As with anything, “less is more”. Too many people sprinkle icons like they’re visual candy and they’re not! Every icon takes you a few extra seconds to understand. And when you put so many icons near each other…the mind takes even longer to process them.
Sure it’s one thing if you’re a furniture store using clear icons of a chair, table, lamps, desk, etc. But it’s another thing when you’re putting pencil, circles and squares, megaphone, squiggly line…like silly ass MailChimp.
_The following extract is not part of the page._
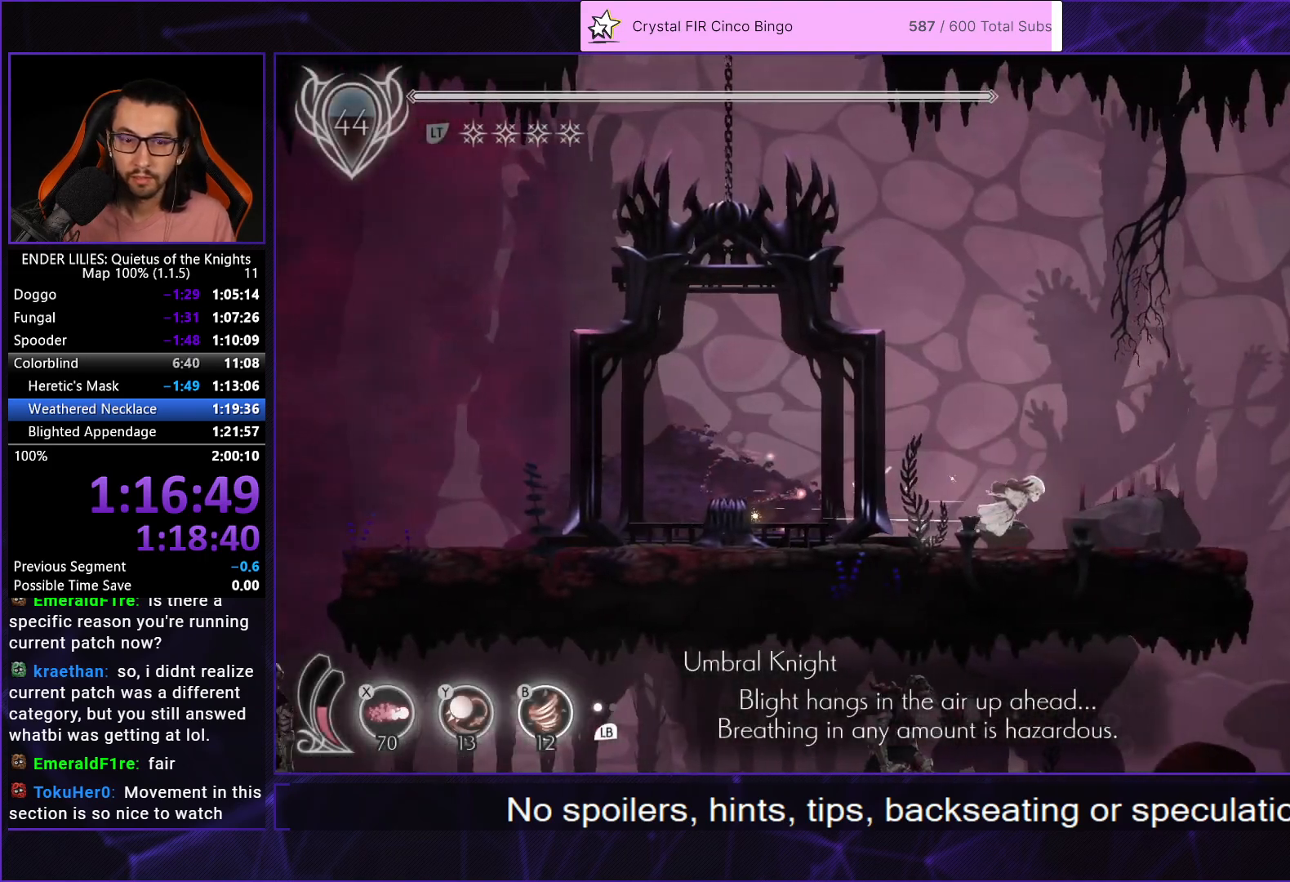
{"buttons": ["R1", "DPAD_RIGHT"], "left_stick": "center", "right_stick": "down", "events": [[283, "right_stick", "down"]]}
Of course, I understand what the icons mean AFTER I hover my mouse on them. But that’s defeating the point of the design. If the design doesn’t tell you what it is at first glance, then it failed!
Jesse
EXACTLY… it’s stupid stuff like this that makes me want to leave mailchimp after being with them for many years… I use it daily and still find myself hovering over things to see what they say before clicking it..
Johnny
&*!@^$(@*$^*(!!!!!
Bob James
Add to the confusion if you suffer from attention deficit disorder!
Matt
I remember them teaching this stupid philosophy of using icons instead of text when I was at uni 12 years ago. I thought: no one developing real software could actually be this stupid – how is the user going to know what anything does?! Then Microsoft got rid of their drop-down menus in place of the ribbon bar (a confetti of icons contained with a tab), then touchscreen became a driver to make UIs oversized so that its flawed means of interaction with the UI could still work and then developers became too lazy to make layout panels be able to adapt to different lengths of text for different languages and so settled on fixed-size icons. Meanwhile Visual Studio is still going strong with more features than would be possible to create distinct icons for and the good old text-based menus to allow users to find said features – and you get access to all of that through a menu bar less than 30 pixels in height or better, user-assignable keyboard shortcuts!